# whos ready for trapping season



## big mac (Jan 31, 2012)

I can't wait for trapping season to start


----------



## halfbreed (Aug 13, 2012)

there is a season ? lol just kidding but we can trap year round in texas for varmits . i don't. i don't even like to start calling till the pelts are as prime as they can get here . our hide season is dec. till end of jan . but the pelts are best from jan to feb. go figure lol


----------



## Ruger (Jan 22, 2011)

I'm not ready, but I'm slowing getting there. I'm sending off for my permit this week as well as purchasing a few more traps from a friend. Still need to make a few more stretchers also. My season starts Oct 1st, but I'm pretty tied up til about Dec. By then the fur should be prime.


----------



## 220swift (Mar 2, 2011)

Good luck Ruger and everyone else that's going to trap (legholds), I'm extemely envious........


----------



## El Gato Loco (Jan 15, 2010)

MEEEEEEEEEEE! Bobcat is already open here but I wouldn't mess with them this time of year. SOON though!!!


----------



## Ruger (Jan 22, 2011)

220swift said:


> Good luck Ruger and everyone else that's going to trap (legholds), I'm extemely envious........


If ya get the chance, come on down, I'm always looking for some more tricks. To put more fur on the stretchers.


----------



## 220swift (Mar 2, 2011)

Ruger said:


> If ya get the chance, come on down, I'm always looking for some more tricks. To put more fur on the stretchers.

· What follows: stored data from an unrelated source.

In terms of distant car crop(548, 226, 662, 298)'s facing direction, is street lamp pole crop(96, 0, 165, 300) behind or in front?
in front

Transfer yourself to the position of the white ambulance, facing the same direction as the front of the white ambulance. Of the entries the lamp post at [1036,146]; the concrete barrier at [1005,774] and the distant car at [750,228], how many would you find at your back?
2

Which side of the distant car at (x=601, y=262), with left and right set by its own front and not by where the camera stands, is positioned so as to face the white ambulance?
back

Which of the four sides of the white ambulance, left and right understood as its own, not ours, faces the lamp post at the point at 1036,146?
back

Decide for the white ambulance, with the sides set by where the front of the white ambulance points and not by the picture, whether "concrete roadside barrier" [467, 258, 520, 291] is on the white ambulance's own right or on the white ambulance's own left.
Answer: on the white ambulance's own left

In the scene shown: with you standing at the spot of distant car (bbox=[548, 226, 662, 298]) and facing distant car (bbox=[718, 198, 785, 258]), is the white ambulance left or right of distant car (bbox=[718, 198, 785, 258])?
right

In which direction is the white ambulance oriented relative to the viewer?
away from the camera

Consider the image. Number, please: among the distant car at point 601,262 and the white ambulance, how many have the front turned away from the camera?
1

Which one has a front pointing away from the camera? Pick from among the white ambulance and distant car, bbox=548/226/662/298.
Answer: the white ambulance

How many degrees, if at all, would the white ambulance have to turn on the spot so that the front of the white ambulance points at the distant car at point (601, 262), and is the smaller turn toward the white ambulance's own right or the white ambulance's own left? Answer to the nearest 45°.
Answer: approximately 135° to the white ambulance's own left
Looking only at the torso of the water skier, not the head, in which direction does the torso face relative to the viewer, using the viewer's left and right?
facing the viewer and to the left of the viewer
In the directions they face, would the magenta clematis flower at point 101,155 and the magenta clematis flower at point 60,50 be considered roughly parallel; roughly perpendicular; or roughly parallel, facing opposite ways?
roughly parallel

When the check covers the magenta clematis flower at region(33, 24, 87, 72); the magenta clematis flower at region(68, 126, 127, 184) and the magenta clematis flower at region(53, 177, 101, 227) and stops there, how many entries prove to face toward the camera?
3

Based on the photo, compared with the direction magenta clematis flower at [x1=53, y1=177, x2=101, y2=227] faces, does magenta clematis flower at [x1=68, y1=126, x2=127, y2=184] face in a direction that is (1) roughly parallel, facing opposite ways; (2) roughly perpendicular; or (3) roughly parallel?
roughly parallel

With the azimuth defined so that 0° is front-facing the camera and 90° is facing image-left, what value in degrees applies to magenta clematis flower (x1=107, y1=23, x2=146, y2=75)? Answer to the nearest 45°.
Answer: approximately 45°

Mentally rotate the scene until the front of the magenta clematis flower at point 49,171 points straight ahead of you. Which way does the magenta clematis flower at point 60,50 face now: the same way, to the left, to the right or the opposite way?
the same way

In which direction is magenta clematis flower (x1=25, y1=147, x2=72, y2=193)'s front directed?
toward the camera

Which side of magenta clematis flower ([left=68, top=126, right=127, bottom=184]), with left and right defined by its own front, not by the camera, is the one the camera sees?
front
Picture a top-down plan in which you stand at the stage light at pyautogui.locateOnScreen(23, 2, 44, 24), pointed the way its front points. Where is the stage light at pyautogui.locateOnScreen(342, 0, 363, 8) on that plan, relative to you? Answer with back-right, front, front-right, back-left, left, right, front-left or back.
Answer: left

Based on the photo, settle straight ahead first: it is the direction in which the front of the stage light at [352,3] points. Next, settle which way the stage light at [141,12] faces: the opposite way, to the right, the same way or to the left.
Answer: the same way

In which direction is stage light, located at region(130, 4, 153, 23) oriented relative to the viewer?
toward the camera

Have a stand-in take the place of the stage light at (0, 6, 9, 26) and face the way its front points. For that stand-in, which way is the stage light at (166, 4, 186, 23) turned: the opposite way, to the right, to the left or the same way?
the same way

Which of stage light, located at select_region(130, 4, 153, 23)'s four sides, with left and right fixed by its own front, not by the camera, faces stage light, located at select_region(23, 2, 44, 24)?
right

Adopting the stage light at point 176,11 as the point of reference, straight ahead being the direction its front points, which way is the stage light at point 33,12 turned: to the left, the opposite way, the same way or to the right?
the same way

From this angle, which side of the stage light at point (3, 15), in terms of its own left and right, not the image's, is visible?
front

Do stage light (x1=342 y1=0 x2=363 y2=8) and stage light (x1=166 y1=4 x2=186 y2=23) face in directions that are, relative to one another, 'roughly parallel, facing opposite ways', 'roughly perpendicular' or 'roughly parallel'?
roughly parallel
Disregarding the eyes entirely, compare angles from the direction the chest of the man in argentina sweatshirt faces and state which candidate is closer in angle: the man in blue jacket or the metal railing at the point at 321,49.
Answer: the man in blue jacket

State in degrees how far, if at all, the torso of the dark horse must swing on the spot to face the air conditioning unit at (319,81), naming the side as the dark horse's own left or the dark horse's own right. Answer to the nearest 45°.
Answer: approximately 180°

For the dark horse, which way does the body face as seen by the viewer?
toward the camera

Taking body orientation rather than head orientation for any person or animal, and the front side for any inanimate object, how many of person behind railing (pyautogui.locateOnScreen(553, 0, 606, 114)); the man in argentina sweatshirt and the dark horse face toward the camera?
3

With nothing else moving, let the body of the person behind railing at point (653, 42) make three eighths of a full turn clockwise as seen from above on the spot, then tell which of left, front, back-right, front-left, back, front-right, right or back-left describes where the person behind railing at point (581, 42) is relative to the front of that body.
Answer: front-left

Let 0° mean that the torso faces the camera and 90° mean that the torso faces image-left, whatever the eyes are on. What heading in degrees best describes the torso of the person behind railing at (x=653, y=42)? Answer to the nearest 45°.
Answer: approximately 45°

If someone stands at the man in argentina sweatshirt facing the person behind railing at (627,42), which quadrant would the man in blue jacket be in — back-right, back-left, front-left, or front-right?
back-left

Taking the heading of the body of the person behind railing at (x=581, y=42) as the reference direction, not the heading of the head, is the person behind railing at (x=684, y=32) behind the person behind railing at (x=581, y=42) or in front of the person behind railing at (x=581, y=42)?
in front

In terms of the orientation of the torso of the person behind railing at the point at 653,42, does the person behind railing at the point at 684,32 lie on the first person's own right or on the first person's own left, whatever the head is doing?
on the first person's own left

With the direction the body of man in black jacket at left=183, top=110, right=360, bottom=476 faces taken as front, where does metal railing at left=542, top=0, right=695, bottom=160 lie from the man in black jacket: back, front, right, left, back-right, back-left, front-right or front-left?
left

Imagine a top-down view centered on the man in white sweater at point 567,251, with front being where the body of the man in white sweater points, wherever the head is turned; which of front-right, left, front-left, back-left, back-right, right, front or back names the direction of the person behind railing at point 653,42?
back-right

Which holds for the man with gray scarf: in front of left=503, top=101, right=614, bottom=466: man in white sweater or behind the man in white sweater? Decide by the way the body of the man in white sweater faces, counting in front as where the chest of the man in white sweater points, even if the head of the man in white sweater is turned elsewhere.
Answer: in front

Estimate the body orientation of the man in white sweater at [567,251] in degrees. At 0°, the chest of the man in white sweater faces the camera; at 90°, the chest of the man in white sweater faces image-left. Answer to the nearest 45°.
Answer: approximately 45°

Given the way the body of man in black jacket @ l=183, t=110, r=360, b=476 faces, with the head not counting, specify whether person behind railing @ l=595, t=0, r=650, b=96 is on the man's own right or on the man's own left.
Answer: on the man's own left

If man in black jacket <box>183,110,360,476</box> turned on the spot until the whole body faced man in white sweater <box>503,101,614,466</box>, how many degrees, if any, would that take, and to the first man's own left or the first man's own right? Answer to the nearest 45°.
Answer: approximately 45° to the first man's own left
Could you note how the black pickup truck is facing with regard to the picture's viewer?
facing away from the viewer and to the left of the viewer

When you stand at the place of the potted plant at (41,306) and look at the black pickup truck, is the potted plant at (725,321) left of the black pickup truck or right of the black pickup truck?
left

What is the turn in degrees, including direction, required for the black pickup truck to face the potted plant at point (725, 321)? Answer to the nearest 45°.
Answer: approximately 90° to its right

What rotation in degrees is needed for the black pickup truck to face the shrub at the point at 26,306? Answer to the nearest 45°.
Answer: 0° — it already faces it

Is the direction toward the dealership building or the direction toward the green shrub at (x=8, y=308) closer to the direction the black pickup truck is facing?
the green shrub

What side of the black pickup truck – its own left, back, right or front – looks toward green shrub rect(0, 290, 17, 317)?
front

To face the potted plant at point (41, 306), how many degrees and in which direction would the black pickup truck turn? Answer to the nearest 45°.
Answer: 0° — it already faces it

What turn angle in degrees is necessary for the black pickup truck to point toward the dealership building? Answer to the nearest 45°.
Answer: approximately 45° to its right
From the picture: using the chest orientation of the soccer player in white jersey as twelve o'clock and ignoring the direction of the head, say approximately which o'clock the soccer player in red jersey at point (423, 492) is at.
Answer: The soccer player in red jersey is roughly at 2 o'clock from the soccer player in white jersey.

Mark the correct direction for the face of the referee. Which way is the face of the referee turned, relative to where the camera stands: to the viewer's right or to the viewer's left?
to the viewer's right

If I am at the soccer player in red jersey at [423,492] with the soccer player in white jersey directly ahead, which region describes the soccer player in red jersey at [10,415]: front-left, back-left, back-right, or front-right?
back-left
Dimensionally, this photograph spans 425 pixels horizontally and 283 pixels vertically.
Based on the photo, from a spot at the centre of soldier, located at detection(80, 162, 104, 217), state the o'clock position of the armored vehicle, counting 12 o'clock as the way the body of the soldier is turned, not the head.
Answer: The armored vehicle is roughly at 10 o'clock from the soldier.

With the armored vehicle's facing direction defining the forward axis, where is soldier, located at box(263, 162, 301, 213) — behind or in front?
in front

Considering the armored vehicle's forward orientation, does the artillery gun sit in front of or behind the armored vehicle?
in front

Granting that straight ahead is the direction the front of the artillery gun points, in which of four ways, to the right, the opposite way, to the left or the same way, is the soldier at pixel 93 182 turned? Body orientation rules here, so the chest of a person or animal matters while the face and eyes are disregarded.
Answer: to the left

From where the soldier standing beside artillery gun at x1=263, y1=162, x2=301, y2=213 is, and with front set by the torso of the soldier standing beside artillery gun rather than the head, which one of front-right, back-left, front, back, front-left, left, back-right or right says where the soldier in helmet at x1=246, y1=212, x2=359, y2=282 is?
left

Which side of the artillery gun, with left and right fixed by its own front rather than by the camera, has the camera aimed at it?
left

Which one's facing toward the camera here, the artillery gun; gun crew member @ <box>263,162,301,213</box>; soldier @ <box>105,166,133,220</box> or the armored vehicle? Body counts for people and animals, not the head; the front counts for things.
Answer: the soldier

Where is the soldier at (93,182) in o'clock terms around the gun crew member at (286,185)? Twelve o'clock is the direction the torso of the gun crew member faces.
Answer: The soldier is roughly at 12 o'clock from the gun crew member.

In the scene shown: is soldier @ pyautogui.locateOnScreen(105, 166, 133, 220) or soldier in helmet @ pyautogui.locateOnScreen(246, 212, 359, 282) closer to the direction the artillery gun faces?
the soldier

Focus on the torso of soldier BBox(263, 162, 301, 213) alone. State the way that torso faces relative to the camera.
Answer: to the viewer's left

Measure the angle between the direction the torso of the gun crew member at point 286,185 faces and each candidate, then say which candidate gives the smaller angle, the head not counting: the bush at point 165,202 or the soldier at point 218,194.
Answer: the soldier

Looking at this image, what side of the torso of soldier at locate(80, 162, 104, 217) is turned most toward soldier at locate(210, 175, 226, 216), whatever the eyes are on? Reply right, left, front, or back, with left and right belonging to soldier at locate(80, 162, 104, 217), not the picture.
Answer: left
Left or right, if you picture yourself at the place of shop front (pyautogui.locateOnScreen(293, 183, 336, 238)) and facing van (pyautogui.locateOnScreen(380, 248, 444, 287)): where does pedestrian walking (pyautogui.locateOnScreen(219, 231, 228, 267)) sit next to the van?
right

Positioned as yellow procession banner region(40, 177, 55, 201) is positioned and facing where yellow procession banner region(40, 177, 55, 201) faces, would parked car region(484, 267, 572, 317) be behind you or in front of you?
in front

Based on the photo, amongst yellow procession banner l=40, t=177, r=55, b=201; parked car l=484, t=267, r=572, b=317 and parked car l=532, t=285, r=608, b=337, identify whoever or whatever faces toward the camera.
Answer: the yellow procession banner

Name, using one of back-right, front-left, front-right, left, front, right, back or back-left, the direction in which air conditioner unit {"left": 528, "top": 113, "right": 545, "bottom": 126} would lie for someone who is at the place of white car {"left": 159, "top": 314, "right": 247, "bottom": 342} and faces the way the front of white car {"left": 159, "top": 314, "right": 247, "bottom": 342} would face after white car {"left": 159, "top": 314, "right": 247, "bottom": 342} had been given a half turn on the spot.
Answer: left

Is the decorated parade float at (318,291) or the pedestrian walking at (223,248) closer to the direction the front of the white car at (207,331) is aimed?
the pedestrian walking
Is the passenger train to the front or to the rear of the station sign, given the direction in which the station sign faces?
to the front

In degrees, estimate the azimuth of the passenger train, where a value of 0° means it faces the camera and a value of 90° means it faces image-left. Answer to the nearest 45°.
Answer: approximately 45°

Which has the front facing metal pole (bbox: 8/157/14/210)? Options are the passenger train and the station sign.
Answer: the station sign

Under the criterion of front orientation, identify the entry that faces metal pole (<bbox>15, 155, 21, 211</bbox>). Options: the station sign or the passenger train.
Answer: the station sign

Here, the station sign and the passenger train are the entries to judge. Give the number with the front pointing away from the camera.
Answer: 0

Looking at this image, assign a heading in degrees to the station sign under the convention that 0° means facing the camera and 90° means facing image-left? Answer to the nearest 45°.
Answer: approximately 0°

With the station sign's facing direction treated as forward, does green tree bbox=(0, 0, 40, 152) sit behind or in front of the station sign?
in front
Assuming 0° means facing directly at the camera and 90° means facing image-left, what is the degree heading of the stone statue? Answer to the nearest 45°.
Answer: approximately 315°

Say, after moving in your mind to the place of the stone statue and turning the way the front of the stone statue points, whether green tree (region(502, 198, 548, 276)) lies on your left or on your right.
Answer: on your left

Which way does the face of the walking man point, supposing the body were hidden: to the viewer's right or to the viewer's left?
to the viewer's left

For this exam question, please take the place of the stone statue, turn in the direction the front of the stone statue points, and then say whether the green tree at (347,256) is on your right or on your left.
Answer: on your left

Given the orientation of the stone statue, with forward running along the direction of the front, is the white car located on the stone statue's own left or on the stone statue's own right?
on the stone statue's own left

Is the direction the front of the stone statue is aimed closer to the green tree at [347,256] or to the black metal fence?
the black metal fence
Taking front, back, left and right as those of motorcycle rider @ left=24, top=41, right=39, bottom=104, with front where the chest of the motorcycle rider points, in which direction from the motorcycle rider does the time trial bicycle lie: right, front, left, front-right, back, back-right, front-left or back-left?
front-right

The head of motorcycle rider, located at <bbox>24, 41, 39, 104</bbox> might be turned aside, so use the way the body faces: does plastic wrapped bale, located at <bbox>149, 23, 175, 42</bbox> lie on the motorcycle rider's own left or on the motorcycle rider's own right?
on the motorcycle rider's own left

Man if there's anyway I can work this into my schedule, I'll take you up on this offer.......we'll be talking soon.


----------



## coyotejon (Feb 4, 2010)

I am ready ready ready! Got more crap to order, and still have snares to organize, have to figure out how many legholds and coni's I have and how many I need, but other than that I am cocked, locked, and ready to rock!


----------



## big mac (Jan 31, 2012)

I bought about 70 dollars in wood for stretchers an got some walnuts an there in water for October so I.can get to dying them but besides that I'm read


----------



## Ruger (Jan 22, 2011)

220swift said:


> Man if there's anyway I can work this into my schedule, I'll take you up on this offer.......we'll be talking soon.


Sounds good!


----------



## old skunk (Aug 14, 2012)

iam ready just wait n for it 2 get cold


----------